## 原文节选
══════════
您的位置:首页 > 其它

给10^7个有重复的整数排序(败者树)

2013-01-24 20:37 281 查看
  参考July博文:程序员编程艺术:第十章、如何给10^7个数据量的磁盘文件排序,感谢July。

  给10^7个无重复的整数排序请看另一篇博文:10^7个无重复的整数排序


  对于给10^7个有重复的整数排序,我们不能用位图法来做,位图法只适用于无重复的数字,那么假设我们没有足够的内存去存储这1千万个整数,我们该如何去排序呢?还是分治法,把大化为小。比如:我们可以把这1千万个整数化为10份,用10个文件存储,分别为data1.txt到data10.txt,并且我们的内存足够存储每一份数据,即每一个dataX.txt,这样,我们就可以依次对这10个文件读取进内存,并利用内部排序,如快速排序,对每一个文件进行排序,然后在对这10个有序的文件进行归并排序,这样就达到我们的要求,即对这10^7个有重复的整数排序了。

  下面请看代码,我把这10^7个整数分为10份,存储在10个文件中,依次对每一个文件进行快速排序,然后在对这10个文件进行归并排序,在归并的时候,只是采用类似选择排序的方法选择最小值,故比较次数与文件成线性关系。

const int FILE_NUM = 10;
const int MAX_PART = 1000000;
FILE *fpreads[FILE_NUM];

int cmp(const void* a, const void *b)
{
return *((int*)a) - *((int*)b);
}

//从unsort_data.txt中读取数据
int read_data(FILE *fp, int *array, int N)
{
int length = 0;
int num;
for (int i = 0; i < MAX_PART && (EOF != fscanf(fp, "%d", &num)); i++)
══════════
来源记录

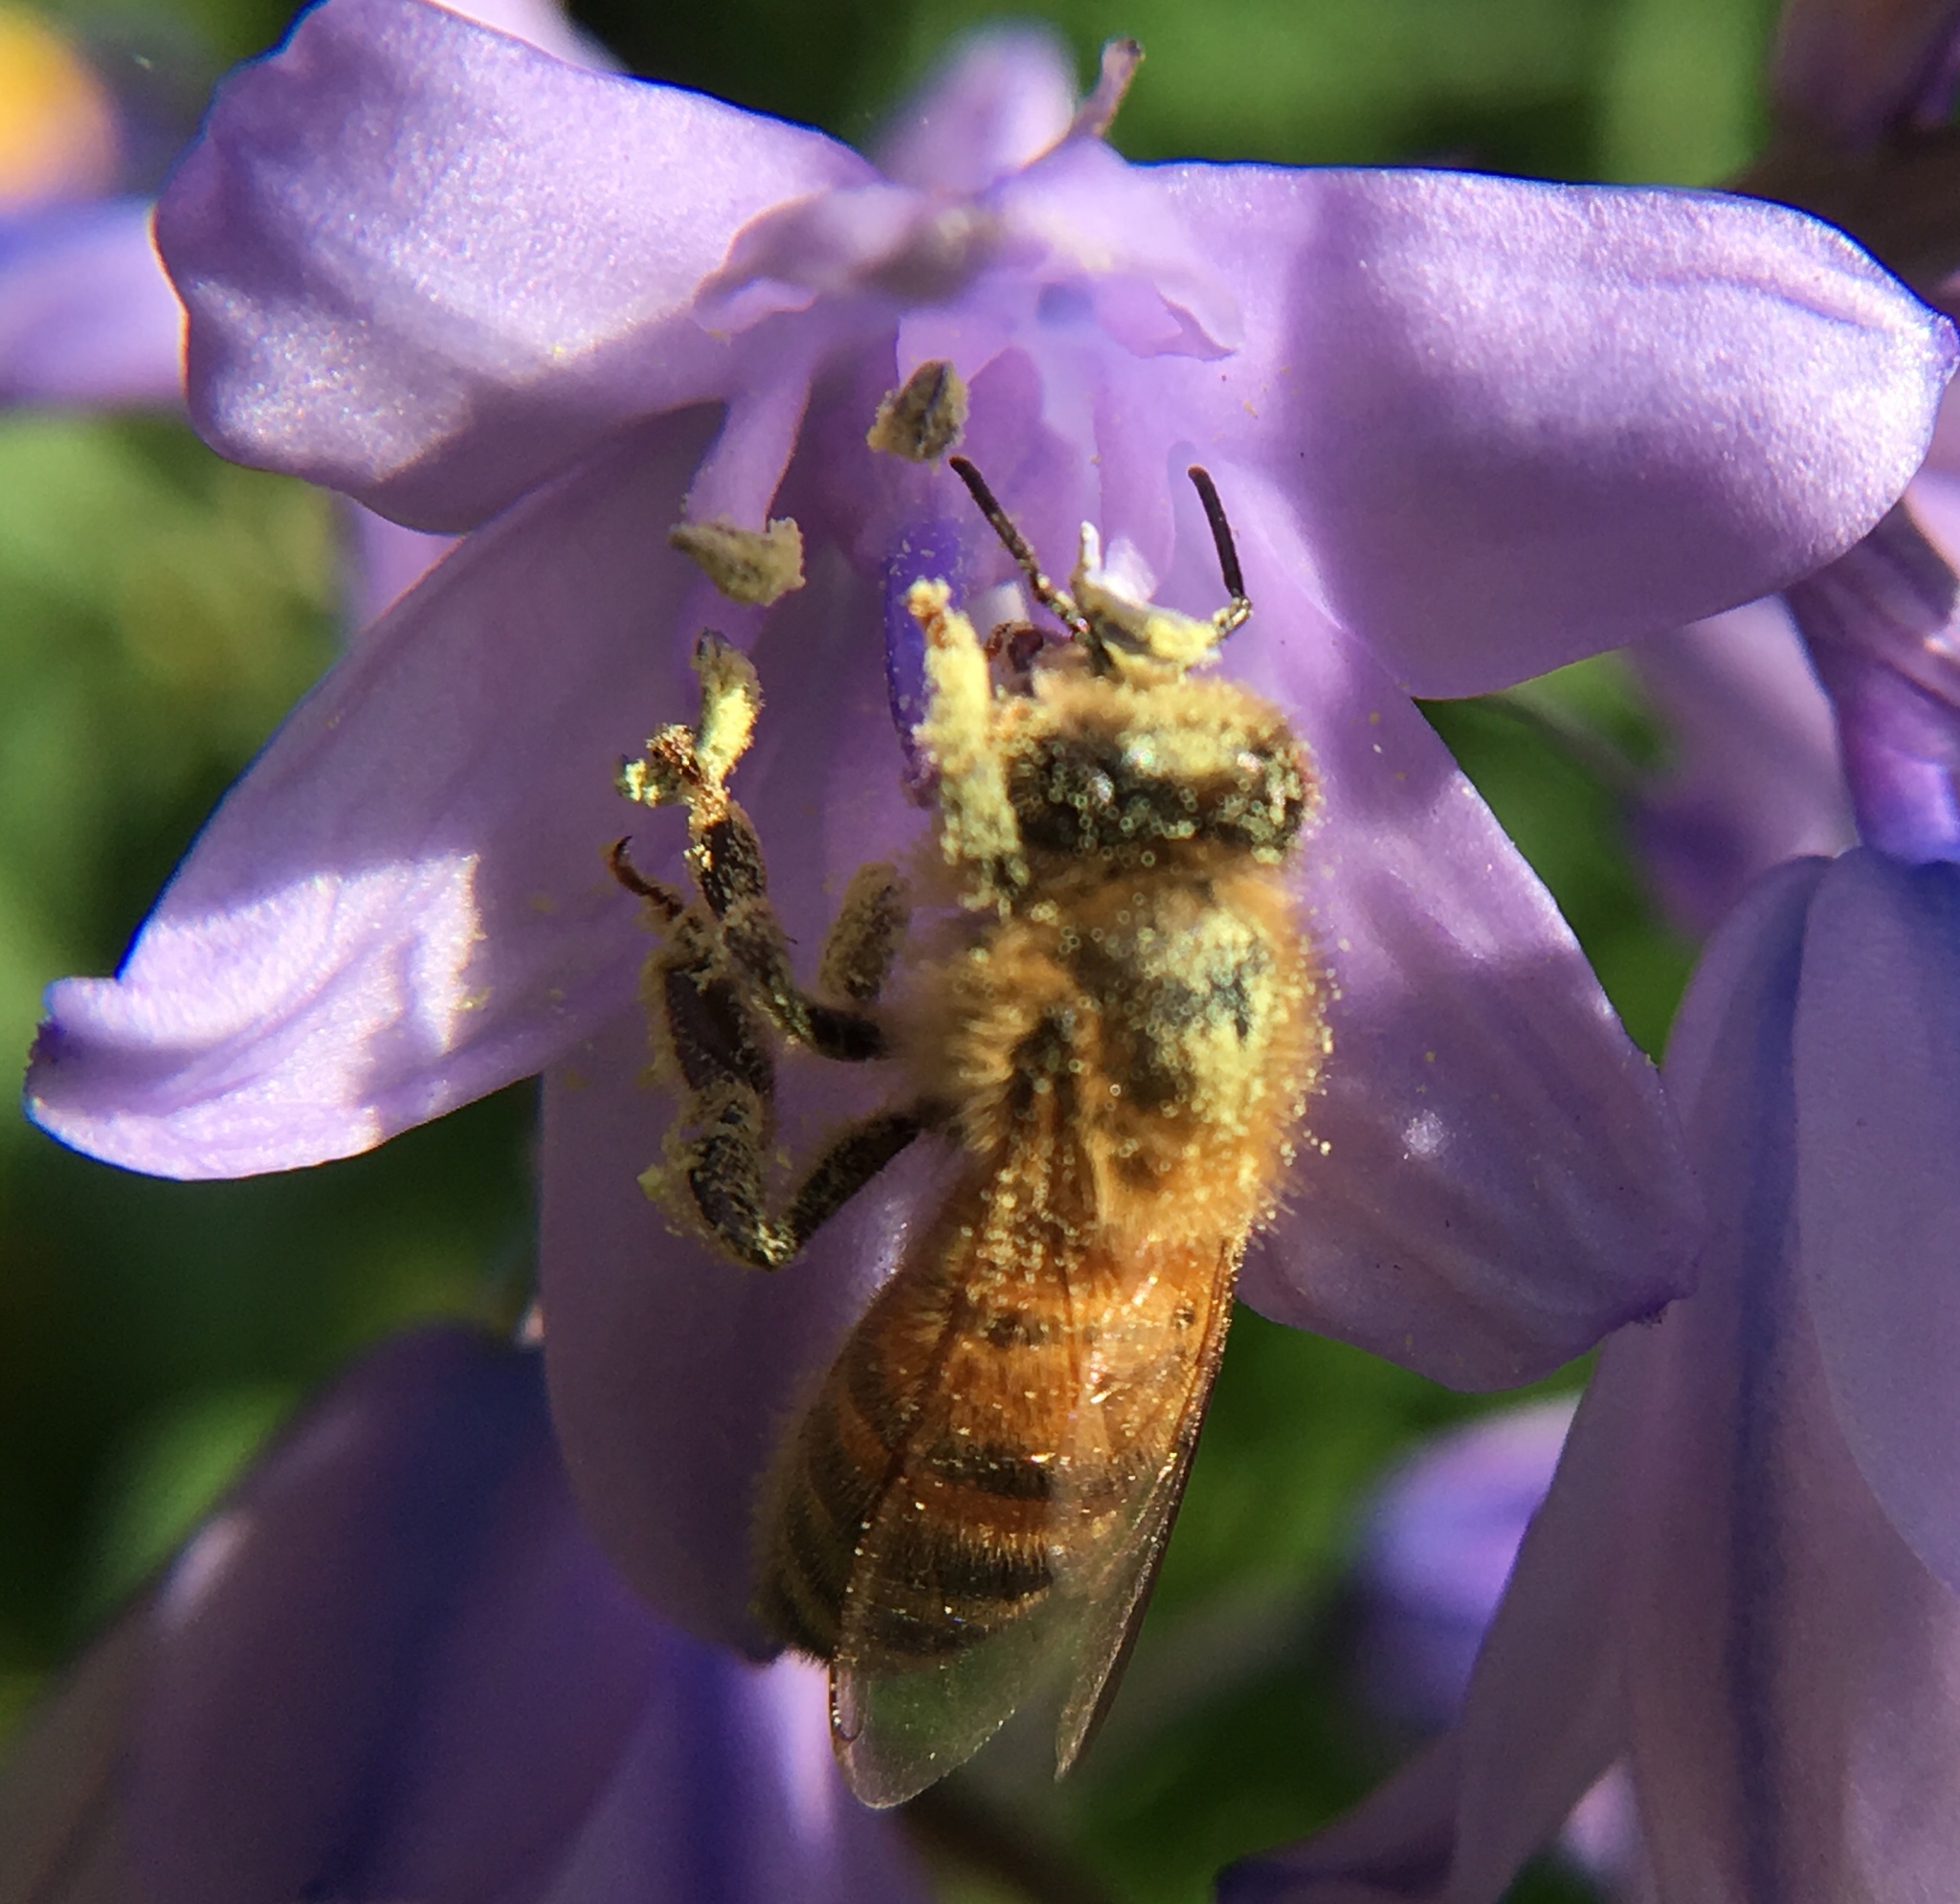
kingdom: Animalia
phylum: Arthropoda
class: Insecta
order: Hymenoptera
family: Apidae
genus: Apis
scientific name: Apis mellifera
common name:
══════════
## 任务说明
请逐字抄录原文中从“给10^7个有重复的整数排序(败者树)”开始、到“0^7个有重复的整数排序了。”为止的部分,首尾两处均包括在内。 以上清单与原文内容没有关联。

## 参考答案
给10^7个有重复的整数排序(败者树)

2013-01-24 20:37 281 查看
  参考July博文:程序员编程艺术:第十章、如何给10^7个数据量的磁盘文件排序,感谢July。

  给10^7个无重复的整数排序请看另一篇博文:10^7个无重复的整数排序


  对于给10^7个有重复的整数排序,我们不能用位图法来做,位图法只适用于无重复的数字,那么假设我们没有足够的内存去存储这1千万个整数,我们该如何去排序呢?还是分治法,把大化为小。比如:我们可以把这1千万个整数化为10份,用10个文件存储,分别为data1.txt到data10.txt,并且我们的内存足够存储每一份数据,即每一个dataX.txt,这样,我们就可以依次对这10个文件读取进内存,并利用内部排序,如快速排序,对每一个文件进行排序,然后在对这10个有序的文件进行归并排序,这样就达到我们的要求,即对这10^7个有重复的整数排序了。